What to produce >> Retyping the data exactly is the task. Include every line.

Document understanding data
● ● ●
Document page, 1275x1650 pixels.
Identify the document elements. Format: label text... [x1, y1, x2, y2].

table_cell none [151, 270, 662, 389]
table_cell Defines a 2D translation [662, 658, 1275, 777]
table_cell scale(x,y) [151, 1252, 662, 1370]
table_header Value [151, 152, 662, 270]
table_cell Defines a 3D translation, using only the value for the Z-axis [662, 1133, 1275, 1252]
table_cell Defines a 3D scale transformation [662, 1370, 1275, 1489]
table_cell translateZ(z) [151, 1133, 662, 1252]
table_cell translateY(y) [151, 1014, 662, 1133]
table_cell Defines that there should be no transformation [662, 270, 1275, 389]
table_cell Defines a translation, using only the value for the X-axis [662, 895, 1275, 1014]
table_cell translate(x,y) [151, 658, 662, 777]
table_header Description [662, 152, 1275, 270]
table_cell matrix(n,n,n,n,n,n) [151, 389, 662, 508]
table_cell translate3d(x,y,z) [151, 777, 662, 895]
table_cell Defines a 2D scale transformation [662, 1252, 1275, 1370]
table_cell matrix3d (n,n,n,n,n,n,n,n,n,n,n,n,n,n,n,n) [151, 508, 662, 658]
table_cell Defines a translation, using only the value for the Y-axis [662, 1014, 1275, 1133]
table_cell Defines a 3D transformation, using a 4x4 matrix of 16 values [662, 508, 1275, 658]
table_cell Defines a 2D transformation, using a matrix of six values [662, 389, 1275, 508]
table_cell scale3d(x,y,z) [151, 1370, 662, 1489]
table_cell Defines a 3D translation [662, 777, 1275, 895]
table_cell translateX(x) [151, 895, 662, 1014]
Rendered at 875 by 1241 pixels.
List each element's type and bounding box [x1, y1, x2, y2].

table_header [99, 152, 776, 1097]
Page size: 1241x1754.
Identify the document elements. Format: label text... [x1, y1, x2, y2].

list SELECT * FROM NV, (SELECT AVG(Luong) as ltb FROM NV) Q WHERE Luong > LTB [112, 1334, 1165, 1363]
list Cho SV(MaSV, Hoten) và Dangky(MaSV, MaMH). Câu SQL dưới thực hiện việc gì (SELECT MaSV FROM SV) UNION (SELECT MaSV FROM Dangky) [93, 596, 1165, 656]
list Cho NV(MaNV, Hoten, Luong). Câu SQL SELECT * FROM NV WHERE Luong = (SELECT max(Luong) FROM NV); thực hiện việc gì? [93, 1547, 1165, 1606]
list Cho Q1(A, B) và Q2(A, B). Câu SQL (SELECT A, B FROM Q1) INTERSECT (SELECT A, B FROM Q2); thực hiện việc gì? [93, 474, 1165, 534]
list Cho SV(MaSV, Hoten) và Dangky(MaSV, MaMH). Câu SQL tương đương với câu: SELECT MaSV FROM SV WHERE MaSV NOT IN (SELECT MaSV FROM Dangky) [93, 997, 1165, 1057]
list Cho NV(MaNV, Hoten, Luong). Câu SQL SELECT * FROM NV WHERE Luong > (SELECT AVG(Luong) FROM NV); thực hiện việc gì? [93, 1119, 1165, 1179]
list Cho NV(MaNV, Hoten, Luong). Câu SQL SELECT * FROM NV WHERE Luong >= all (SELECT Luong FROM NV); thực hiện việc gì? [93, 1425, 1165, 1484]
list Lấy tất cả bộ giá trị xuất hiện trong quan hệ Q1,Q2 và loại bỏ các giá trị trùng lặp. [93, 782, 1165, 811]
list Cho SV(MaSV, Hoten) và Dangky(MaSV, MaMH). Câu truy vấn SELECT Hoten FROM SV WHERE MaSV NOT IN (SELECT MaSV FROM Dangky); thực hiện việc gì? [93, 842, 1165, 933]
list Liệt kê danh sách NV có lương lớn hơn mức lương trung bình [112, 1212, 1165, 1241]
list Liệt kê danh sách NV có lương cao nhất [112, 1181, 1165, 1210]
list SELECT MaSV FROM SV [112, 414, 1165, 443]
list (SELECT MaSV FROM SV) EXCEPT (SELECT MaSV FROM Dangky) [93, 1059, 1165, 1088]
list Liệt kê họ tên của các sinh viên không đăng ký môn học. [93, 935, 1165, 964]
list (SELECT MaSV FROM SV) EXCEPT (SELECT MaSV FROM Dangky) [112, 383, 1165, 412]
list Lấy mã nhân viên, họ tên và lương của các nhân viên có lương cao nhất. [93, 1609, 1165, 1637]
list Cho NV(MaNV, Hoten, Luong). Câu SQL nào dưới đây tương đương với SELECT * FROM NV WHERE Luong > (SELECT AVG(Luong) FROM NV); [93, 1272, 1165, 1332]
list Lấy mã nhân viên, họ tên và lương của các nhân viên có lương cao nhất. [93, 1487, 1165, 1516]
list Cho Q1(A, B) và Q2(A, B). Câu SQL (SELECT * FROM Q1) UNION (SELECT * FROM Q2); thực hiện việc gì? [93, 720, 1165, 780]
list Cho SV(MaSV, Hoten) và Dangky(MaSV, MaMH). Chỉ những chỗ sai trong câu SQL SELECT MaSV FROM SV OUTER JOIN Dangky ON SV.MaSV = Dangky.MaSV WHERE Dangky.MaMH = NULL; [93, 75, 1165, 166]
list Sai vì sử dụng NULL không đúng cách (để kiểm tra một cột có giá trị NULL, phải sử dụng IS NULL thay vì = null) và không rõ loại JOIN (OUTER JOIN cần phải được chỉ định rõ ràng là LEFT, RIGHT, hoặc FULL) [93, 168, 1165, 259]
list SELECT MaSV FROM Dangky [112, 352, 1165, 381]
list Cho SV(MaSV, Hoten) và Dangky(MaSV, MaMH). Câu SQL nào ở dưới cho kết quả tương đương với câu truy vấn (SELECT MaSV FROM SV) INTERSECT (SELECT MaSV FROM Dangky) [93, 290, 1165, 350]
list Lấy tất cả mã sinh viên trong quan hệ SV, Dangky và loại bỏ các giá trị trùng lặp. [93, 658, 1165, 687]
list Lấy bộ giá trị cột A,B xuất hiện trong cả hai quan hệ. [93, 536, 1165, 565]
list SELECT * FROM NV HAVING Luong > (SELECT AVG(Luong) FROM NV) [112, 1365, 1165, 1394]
● ● ●
Solved exercise >>
Document page, 1275x1650 pixels.
Identify the document elements. Format: label text... [x1, y1, x2, y2].

table_cell none [151, 270, 662, 389]
table_cell Defines a 2D translation [662, 658, 1275, 777]
table_cell scale(x,y) [151, 1252, 662, 1370]
table_header Value [151, 152, 662, 270]
table_cell Defines a 3D translation, using only the value for the Z-axis [662, 1133, 1275, 1252]
table_cell Defines a 3D scale transformation [662, 1370, 1275, 1489]
table_cell translateZ(z) [151, 1133, 662, 1252]
table_cell translateY(y) [151, 1014, 662, 1133]
table_cell Defines that there should be no transformation [662, 270, 1275, 389]
table_cell Defines a translation, using only the value for the X-axis [662, 895, 1275, 1014]
table_cell translate(x,y) [151, 658, 662, 777]
table_header Description [662, 152, 1275, 270]
table_cell matrix(n,n,n,n,n,n) [151, 389, 662, 508]
table_cell translate3d(x,y,z) [151, 777, 662, 895]
table_cell Defines a 2D scale transformation [662, 1252, 1275, 1370]
table_cell matrix3d (n,n,n,n,n,n,n,n,n,n,n,n,n,n,n,n) [151, 508, 662, 658]
table_cell Defines a translation, using only the value for the Y-axis [662, 1014, 1275, 1133]
table_cell Defines a 3D transformation, using a 4x4 matrix of 16 values [662, 508, 1275, 658]
table_cell Defines a 2D transformation, using a matrix of six values [662, 389, 1275, 508]
table_cell scale3d(x,y,z) [151, 1370, 662, 1489]
table_cell Defines a 3D translation [662, 777, 1275, 895]
table_cell translateX(x) [151, 895, 662, 1014]
Rendered at 875 by 1241 pixels.
List each element's type and bounding box [x1, y1, x2, y2].

table_header [99, 152, 776, 1097]
Page size: 1241x1754.
Identify the document elements. Format: label text... [x1, y1, x2, y2].

list SELECT * FROM NV, (SELECT AVG(Luong) as ltb FROM NV) Q WHERE Luong > LTB [112, 1334, 1165, 1363]
list Cho SV(MaSV, Hoten) và Dangky(MaSV, MaMH). Câu SQL dưới thực hiện việc gì (SELECT MaSV FROM SV) UNION (SELECT MaSV FROM Dangky) [93, 596, 1165, 656]
list Cho NV(MaNV, Hoten, Luong). Câu SQL SELECT * FROM NV WHERE Luong = (SELECT max(Luong) FROM NV); thực hiện việc gì? [93, 1547, 1165, 1606]
list Cho Q1(A, B) và Q2(A, B). Câu SQL (SELECT A, B FROM Q1) INTERSECT (SELECT A, B FROM Q2); thực hiện việc gì? [93, 474, 1165, 534]
list Cho SV(MaSV, Hoten) và Dangky(MaSV, MaMH). Câu SQL tương đương với câu: SELECT MaSV FROM SV WHERE MaSV NOT IN (SELECT MaSV FROM Dangky) [93, 997, 1165, 1057]
list Cho NV(MaNV, Hoten, Luong). Câu SQL SELECT * FROM NV WHERE Luong > (SELECT AVG(Luong) FROM NV); thực hiện việc gì? [93, 1119, 1165, 1179]
list Cho NV(MaNV, Hoten, Luong). Câu SQL SELECT * FROM NV WHERE Luong >= all (SELECT Luong FROM NV); thực hiện việc gì? [93, 1425, 1165, 1484]
list Lấy tất cả bộ giá trị xuất hiện trong quan hệ Q1,Q2 và loại bỏ các giá trị trùng lặp. [93, 782, 1165, 811]
list Cho SV(MaSV, Hoten) và Dangky(MaSV, MaMH). Câu truy vấn SELECT Hoten FROM SV WHERE MaSV NOT IN (SELECT MaSV FROM Dangky); thực hiện việc gì? [93, 842, 1165, 933]
list Liệt kê danh sách NV có lương lớn hơn mức lương trung bình [112, 1212, 1165, 1241]
list Liệt kê danh sách NV có lương cao nhất [112, 1181, 1165, 1210]
list SELECT MaSV FROM SV [112, 414, 1165, 443]
list (SELECT MaSV FROM SV) EXCEPT (SELECT MaSV FROM Dangky) [93, 1059, 1165, 1088]
list Liệt kê họ tên của các sinh viên không đăng ký môn học. [93, 935, 1165, 964]
list (SELECT MaSV FROM SV) EXCEPT (SELECT MaSV FROM Dangky) [112, 383, 1165, 412]
list Lấy mã nhân viên, họ tên và lương của các nhân viên có lương cao nhất. [93, 1609, 1165, 1637]
list Cho NV(MaNV, Hoten, Luong). Câu SQL nào dưới đây tương đương với SELECT * FROM NV WHERE Luong > (SELECT AVG(Luong) FROM NV); [93, 1272, 1165, 1332]
list Lấy mã nhân viên, họ tên và lương của các nhân viên có lương cao nhất. [93, 1487, 1165, 1516]
list Cho Q1(A, B) và Q2(A, B). Câu SQL (SELECT * FROM Q1) UNION (SELECT * FROM Q2); thực hiện việc gì? [93, 720, 1165, 780]
list Cho SV(MaSV, Hoten) và Dangky(MaSV, MaMH). Chỉ những chỗ sai trong câu SQL SELECT MaSV FROM SV OUTER JOIN Dangky ON SV.MaSV = Dangky.MaSV WHERE Dangky.MaMH = NULL; [93, 75, 1165, 166]
list Sai vì sử dụng NULL không đúng cách (để kiểm tra một cột có giá trị NULL, phải sử dụng IS NULL thay vì = null) và không rõ loại JOIN (OUTER JOIN cần phải được chỉ định rõ ràng là LEFT, RIGHT, hoặc FULL) [93, 168, 1165, 259]
list SELECT MaSV FROM Dangky [112, 352, 1165, 381]
list Cho SV(MaSV, Hoten) và Dangky(MaSV, MaMH). Câu SQL nào ở dưới cho kết quả tương đương với câu truy vấn (SELECT MaSV FROM SV) INTERSECT (SELECT MaSV FROM Dangky) [93, 290, 1165, 350]
list Lấy tất cả mã sinh viên trong quan hệ SV, Dangky và loại bỏ các giá trị trùng lặp. [93, 658, 1165, 687]
list Lấy bộ giá trị cột A,B xuất hiện trong cả hai quan hệ. [93, 536, 1165, 565]
list SELECT * FROM NV HAVING Luong > (SELECT AVG(Luong) FROM NV) [112, 1365, 1165, 1394]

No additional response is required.